For each node, the data is actually broken up inside each node. There is some affinity that they get with Soft NUMA and Resource Governer to balance nodes. They actually have separate ports for each core in the processor. In terms of the 8 cores, they separate the data into 8 physical tables on the node, each one aligned with a core.
The data is in a R1 pair, with 8 LUNs corresponding to the cores. This is different than the Fast Track config where this separation is managed by the DBA. It’s done automatically here. They also ensure that replicated are striped here. tempdb is on dedicated LUNS, t-logs are on separate LUNs as well.

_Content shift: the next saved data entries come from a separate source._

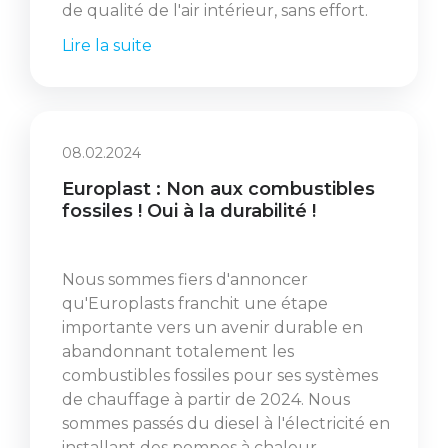
de qualité de l'air intérieur, sans effort.
Lire la suite
08.02.2024
Europlast : Non aux combustibles
fossiles ! Oui à la durabilité !
Nous sommes fiers d'annoncer
qu'Europlasts franchit une étape
importante vers un avenir durable en
abandonnant totalement les
combustibles fossiles pour ses systèmes
de chauffage à partir de 2024. Nous
sommes passés du diesel à l'électricité en
installant des pompes à chaleur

The query processing flow was shown next. As you might expect, it works like this:
- Connect with SQL auth. No Windows auth supported right now.
- The query is parsed.
- Validate the user has rights
- Build an MPP plan next. This is the big deal. They have to build a plan that optimally reads sequentially from the disks with minimal data movement.
- The plan is executed
- data returned (either to control node or not), and streamed to client.
There were some interesting questions, and lots of places where Matt mentioned they would do something in v2 to fix, extend, or optimize things. That makes me nervous, but I had heard great things about DAT Allegro before.
This is a good session to examine if you want to see how things work in detail. Some food notes on the flow that hopefully make it to the recording.
Loads also take place in parallel. might be moved twice, but each compute node can process, convert, hash, and then shoot across Infiniband to the correct node.
What are technology preview customers saying? For one that does credit card processing, they are seeing better than linear performance under concurrency, with virtually no degradation for concurrent loads and queries as they are added together.
There is a DW comparison with a 24 core, SMP server. The PDW is 18x faster on average, with a range of 2x-166x. Multi-hour queries ran in seconds. Note that these queries were run with 1 clustered index only on the tables. No NCIs.
Very cool technology. Can you use it? That’s literally the million dollar question.